Fontes: Iara Luciana Coromberque, gestora de Recursos Humanos da Associação Canoense de Deficientes Físicos (Acadef) e Cezar Antonio Tegon, presidente do Elancers Corporate e do site Vagas Online.
Luta diária
Cris Lopes
*Jornalista, repórter da editoria de Segurança de GaúchaZH e deficiente visual
Até chegar ao mercado de trabalho, os que conseguem ingressar precisam, além de uma gigantesca persistência, de estímulo quase diário dos familiares, pois desde muito cedo se conhece o preconceito velado ou mais aberto. Independentemente de como o preconceito aparece, é preciso ter em mente onde se quer chegar e driblar todas as barreiras, por mais dolorosas e espinhentas que sejam.
Falar que o caminho das pedras é cheio de obstáculos parece clichê, mas os números da empregabilidade falam por si. Até chegar na editoria de Segurança de GaúchaZH, na qual estou há 11 meses, precisei aprender muito sobre jornalismo, sanar deficiências do curso e mostrar, a cada dia, que conseguia encontrar um diferencial para dar destaque ao meu trabalho.
A atividade profissional é extremamente dinâmica, trabalha com imagens e publicações em ferramentas nem sempre amigáveis para pessoas com deficiência sensorial.
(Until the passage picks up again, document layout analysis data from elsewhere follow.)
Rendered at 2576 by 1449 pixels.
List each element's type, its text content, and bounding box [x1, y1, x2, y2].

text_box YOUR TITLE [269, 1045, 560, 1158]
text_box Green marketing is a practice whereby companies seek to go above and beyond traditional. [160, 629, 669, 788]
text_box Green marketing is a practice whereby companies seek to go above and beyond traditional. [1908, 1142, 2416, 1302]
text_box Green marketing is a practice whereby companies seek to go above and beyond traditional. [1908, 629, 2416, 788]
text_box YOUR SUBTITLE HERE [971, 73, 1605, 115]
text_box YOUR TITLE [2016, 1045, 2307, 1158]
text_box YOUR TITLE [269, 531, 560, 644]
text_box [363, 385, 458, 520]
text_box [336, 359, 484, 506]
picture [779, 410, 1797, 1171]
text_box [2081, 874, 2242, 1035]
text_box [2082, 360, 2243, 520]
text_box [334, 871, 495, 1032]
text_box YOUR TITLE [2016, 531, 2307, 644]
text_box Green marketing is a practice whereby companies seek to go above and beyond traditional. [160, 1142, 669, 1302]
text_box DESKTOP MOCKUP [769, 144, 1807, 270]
Dessa forma, além de demonstrar a aptidão para driblar situações adversas como alagamentos, protestos e greves, precisei me reinventar diariamente ao longo dos cinco anos de trabalho na empresa.
Até atuar como jornalista, aceitei trabalhar voluntariamente em outras funções, buscando o aprendizado, além de possibilitar às pessoas a experiência de trabalhar com uma pessoa com deficiência. Isso permitiu a compreensão de que, apesar das limitações, podemos ter um bom rendimento, contribuindo com as equipes de trabalho.
Estudar, se especializar e manter um canal aberto e transparente de contato com as pessoas no trabalho, nas universidades e no convívio social ajudam a diminuir as pré-concepções que as pessoas podem fazer a respeito das outras. É importante, da mesma forma, uma abertura maior das empresas em relação a esse público, que tem vontade de passar sua experiência ao mercado, apesar de alguns empregadores julgarem que se trata de um custo muito alto quando se trata de ter sensibilidade e cumprir a lei.